Mobilettre. Ce sont des causes d’irrégularité exogènes, il y a aussi la propre responsabilité des opérateurs.
V. P. Nous avons mis la pression sur la RATP pour qu’elle résolve ses problèmes de production dans les ateliers, aussi bien en termes d’effectifs que d’organisation.
Mobilettre. Le débat enfle sur les canaux d’information en temps réel. Twitter/X, possédé par Elon Musk dont les prises de position politiques sont éminemment discutables, est souvent le plus réactif. Quelle est votre position ?
V. P. Nous devons avoir les informations au plus vite sur notre propre application IDFM, qui servira aussi à faire du push envers les voyageurs. D’autant plus que l’ouverture à la concurrence justifie une appli de référence œcuménique, par opposition aux applis propriétaires des opérateurs. Quant à X, ou les réseaux sociaux en général, au-delà de l’information en temps réel, ils permettent de remonter un certain nombre d’informations de terrain.
Mobilettre. Les JO, c’est déjà oublié?
V. P. Non, on essaye d’en tirer les leçons. C’était bien avec les JOP, par ce que tout le monde s’est mobilisé, mais aussi par ce qu’on avait des voies réservées, pas de travaux, moins de voyageurs, et 50 000 policiers et gendarmes en surface. J’ajoute qu’avec un ticket à 4 euros on a pu mettre les moyens – 250 millions d’euros, sans laisser de dette !

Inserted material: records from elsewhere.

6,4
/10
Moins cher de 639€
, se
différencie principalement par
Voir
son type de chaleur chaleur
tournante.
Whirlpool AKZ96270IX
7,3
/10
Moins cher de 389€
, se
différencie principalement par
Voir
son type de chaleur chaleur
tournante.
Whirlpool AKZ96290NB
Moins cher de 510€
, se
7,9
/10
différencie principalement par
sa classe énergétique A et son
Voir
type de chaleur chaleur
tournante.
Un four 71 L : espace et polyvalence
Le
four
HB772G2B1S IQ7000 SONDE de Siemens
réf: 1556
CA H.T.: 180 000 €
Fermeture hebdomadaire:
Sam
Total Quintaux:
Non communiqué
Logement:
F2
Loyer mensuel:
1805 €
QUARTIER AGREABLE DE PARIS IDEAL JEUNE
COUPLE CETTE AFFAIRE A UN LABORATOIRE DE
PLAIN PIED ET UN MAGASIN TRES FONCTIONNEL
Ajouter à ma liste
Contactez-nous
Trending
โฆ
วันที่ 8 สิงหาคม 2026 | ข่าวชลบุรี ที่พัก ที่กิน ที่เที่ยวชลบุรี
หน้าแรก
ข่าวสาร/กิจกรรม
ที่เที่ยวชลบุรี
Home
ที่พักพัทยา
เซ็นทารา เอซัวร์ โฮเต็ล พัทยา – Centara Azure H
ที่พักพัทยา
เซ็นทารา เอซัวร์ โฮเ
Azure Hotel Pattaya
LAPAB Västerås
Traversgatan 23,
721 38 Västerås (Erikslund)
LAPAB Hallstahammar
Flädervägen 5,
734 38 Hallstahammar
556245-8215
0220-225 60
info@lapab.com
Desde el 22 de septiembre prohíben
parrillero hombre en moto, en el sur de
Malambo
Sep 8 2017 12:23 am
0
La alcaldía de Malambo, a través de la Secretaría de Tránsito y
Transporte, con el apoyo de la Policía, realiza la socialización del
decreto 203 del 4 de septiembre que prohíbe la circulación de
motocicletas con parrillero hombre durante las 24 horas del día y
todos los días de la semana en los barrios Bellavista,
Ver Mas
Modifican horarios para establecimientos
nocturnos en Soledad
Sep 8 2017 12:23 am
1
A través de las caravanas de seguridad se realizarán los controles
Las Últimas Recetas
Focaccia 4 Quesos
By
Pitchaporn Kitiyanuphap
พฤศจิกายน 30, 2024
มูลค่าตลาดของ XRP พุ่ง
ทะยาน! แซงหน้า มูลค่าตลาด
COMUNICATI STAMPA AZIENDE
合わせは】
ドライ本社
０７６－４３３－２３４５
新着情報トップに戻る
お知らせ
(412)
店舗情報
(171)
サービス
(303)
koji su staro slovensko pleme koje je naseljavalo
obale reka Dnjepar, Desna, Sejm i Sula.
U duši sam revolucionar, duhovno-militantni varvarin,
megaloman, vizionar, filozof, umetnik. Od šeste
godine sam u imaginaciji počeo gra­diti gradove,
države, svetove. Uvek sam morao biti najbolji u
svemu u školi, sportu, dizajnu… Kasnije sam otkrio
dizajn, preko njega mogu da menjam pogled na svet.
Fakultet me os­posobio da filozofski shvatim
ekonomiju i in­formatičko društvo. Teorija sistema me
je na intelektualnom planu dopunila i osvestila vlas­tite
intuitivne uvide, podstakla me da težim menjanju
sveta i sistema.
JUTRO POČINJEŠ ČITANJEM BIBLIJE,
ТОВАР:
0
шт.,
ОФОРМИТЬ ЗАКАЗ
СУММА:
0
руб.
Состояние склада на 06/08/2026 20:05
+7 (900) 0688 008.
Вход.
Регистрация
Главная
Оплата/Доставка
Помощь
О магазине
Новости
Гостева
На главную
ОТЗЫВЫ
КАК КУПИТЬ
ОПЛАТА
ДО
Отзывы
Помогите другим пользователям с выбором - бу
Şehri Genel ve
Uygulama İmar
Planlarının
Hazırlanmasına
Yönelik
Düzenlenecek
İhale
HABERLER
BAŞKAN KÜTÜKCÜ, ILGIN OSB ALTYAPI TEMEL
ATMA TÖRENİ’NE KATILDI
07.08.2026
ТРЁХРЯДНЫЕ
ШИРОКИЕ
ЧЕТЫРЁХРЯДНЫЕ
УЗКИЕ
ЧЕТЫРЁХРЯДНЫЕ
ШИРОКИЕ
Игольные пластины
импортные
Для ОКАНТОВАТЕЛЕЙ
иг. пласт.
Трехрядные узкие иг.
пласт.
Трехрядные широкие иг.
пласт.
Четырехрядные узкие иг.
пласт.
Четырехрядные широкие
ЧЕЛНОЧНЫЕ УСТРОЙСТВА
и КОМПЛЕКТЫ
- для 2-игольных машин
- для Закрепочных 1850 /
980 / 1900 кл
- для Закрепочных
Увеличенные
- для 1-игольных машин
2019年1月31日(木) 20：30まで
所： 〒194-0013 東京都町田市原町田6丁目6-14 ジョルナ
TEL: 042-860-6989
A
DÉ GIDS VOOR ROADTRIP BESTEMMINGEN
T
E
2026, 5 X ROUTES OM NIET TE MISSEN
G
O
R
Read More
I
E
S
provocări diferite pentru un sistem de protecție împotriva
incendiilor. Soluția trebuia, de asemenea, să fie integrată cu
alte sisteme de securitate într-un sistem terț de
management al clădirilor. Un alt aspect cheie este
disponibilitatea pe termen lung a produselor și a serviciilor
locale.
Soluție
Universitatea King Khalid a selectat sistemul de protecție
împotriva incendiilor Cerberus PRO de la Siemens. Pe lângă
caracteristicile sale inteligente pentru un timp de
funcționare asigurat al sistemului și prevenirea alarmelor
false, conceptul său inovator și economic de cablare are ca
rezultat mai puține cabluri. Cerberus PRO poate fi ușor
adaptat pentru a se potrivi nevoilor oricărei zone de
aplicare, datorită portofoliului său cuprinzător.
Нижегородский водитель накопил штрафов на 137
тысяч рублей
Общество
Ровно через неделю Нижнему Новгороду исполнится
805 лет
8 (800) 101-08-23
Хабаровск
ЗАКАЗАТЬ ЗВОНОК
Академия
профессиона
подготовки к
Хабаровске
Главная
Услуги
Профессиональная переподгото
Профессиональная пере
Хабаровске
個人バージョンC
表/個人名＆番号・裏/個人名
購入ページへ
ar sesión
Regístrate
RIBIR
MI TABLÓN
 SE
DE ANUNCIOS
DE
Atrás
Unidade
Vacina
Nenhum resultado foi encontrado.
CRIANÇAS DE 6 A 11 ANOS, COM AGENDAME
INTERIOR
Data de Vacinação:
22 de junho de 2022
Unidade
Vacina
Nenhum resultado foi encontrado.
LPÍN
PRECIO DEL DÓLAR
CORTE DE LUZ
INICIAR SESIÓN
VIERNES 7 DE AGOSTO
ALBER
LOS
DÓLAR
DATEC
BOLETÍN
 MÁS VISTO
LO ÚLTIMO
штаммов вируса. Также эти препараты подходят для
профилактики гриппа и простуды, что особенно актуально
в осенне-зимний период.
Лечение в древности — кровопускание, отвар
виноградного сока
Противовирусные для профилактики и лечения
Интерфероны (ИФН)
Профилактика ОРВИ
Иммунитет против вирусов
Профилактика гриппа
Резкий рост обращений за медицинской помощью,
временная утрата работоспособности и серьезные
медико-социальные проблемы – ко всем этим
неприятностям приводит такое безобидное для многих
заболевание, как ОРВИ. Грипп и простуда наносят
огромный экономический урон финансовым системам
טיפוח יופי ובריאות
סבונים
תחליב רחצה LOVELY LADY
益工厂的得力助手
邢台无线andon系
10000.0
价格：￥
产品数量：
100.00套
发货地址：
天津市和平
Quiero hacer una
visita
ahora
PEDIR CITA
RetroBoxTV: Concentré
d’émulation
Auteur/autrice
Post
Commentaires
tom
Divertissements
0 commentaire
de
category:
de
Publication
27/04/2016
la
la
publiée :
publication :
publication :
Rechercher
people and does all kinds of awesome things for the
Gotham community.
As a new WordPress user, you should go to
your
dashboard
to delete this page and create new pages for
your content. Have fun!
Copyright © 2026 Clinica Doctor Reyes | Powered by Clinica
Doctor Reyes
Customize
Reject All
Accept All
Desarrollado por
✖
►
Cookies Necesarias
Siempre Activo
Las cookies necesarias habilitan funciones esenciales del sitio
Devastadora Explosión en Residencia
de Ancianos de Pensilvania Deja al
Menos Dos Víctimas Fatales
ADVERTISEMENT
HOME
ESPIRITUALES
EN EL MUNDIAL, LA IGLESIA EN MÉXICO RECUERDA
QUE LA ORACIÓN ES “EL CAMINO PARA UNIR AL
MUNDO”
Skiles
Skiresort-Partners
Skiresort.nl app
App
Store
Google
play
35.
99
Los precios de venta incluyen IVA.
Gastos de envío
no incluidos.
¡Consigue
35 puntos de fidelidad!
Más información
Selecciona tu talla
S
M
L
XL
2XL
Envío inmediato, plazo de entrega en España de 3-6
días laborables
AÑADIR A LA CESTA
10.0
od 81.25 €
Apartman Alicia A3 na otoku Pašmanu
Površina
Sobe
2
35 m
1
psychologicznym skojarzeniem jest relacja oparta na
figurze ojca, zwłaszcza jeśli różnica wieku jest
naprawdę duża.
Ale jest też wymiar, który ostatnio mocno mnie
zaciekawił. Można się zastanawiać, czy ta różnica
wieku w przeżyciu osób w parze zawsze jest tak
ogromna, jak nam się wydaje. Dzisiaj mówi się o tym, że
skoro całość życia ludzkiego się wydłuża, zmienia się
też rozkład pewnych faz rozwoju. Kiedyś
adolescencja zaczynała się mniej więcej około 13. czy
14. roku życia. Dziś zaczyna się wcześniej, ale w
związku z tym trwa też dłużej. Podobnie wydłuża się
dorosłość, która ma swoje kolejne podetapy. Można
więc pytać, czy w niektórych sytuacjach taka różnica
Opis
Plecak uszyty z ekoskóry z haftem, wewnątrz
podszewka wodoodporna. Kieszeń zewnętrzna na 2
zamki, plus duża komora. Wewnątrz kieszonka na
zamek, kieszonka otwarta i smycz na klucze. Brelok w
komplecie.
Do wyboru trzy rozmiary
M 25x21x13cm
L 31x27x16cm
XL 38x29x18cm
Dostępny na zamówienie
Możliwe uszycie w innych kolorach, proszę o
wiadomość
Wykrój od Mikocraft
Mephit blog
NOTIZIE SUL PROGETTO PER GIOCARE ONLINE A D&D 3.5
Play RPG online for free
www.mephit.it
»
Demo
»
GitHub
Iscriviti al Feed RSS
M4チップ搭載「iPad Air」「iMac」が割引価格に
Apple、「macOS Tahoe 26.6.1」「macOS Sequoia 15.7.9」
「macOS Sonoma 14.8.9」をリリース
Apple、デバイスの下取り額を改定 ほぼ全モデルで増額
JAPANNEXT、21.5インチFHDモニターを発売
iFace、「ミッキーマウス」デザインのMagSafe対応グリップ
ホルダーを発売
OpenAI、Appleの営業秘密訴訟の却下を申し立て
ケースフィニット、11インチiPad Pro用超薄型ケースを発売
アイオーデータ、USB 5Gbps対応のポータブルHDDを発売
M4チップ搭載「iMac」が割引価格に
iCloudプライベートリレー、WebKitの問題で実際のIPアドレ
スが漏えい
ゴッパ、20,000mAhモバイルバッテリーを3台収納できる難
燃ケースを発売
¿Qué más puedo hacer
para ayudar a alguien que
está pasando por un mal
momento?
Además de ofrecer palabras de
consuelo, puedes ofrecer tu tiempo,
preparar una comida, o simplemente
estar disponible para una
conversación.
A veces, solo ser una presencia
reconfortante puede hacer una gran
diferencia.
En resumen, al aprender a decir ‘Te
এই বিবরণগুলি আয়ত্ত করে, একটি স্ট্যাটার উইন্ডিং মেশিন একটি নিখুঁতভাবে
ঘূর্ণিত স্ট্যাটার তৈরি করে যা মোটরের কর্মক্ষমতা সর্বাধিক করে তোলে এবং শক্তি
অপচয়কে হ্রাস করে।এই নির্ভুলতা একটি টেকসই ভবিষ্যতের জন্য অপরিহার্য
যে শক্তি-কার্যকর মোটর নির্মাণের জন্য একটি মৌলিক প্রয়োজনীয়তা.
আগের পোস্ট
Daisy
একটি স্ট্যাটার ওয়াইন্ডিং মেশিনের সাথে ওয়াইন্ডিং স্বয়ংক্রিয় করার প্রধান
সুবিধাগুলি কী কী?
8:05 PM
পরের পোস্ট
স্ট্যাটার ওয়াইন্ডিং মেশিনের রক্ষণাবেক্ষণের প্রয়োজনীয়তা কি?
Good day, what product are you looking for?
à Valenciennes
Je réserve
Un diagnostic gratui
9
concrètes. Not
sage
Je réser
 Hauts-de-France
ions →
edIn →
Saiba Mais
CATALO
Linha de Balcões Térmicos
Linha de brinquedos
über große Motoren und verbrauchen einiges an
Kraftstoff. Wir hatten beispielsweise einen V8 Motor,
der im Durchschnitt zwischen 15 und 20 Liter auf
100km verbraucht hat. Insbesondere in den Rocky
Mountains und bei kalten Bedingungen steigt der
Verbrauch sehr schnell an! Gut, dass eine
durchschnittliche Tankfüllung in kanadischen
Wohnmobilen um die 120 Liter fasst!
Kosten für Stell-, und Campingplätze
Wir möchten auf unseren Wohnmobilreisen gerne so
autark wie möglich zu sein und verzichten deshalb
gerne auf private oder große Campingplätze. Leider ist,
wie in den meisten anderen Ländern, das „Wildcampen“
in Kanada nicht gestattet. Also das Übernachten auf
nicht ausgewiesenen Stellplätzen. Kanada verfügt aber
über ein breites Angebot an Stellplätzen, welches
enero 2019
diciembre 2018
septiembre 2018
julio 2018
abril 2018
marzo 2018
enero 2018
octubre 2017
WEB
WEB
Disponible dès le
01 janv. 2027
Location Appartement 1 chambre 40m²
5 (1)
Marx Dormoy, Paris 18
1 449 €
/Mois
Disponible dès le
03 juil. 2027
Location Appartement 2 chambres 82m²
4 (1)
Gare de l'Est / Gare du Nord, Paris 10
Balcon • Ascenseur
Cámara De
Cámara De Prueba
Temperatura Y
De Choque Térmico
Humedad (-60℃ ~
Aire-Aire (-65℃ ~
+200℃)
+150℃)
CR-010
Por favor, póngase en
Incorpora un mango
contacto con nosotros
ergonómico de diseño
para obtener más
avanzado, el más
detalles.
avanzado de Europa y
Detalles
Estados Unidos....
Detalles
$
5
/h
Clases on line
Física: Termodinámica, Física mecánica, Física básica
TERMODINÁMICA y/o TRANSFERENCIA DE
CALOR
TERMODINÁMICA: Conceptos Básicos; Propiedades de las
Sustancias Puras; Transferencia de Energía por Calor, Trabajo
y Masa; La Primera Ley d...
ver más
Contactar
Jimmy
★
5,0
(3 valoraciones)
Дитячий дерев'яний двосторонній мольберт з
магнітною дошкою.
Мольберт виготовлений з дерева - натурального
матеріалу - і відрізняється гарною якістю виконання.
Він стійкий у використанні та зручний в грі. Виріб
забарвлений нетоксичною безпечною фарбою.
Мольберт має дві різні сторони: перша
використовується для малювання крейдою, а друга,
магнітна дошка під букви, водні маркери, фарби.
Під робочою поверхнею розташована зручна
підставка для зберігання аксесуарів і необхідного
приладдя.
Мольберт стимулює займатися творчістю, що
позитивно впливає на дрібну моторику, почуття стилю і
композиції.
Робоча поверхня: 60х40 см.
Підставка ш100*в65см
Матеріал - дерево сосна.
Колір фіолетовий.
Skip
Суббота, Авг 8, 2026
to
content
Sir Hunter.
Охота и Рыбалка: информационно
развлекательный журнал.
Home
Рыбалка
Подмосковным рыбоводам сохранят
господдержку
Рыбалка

Mobilettre. Vous avez évoqué de nombreux facteurs qui progressivement matérialisent le changement pour les voyageurs du quotidien. Avez-vous en tête le moment où ce sera vraiment spectaculaire et évident pour tous ?
V. P. Je voudrais rappeler que les investissements annuels d’Ile-de-France Mobilités ont été multipliés par huit par rapport à 2015, de 500 millions d’euros par an à 4 milliards, aussi bien sur les matériels que sur les infras, les systèmes, la billettique…
L’ouverture de toutes les lignes du Grand Paris Express parachèvera cette révolution globale que je poursuis sans relâche depuis 2015. Je le redis à la SGP, nous comptons sur elle pour honorer sans retard la promesse faite aux Franciliens. Mais d’ores et déjà, l’amélioration du service est tangible pour des millions de voyageurs à travers les 1200 rames neuves ou rénovées, les nouvelles lignes ouvertes, la dématérialisation de la billettique et les nouveaux tarifs.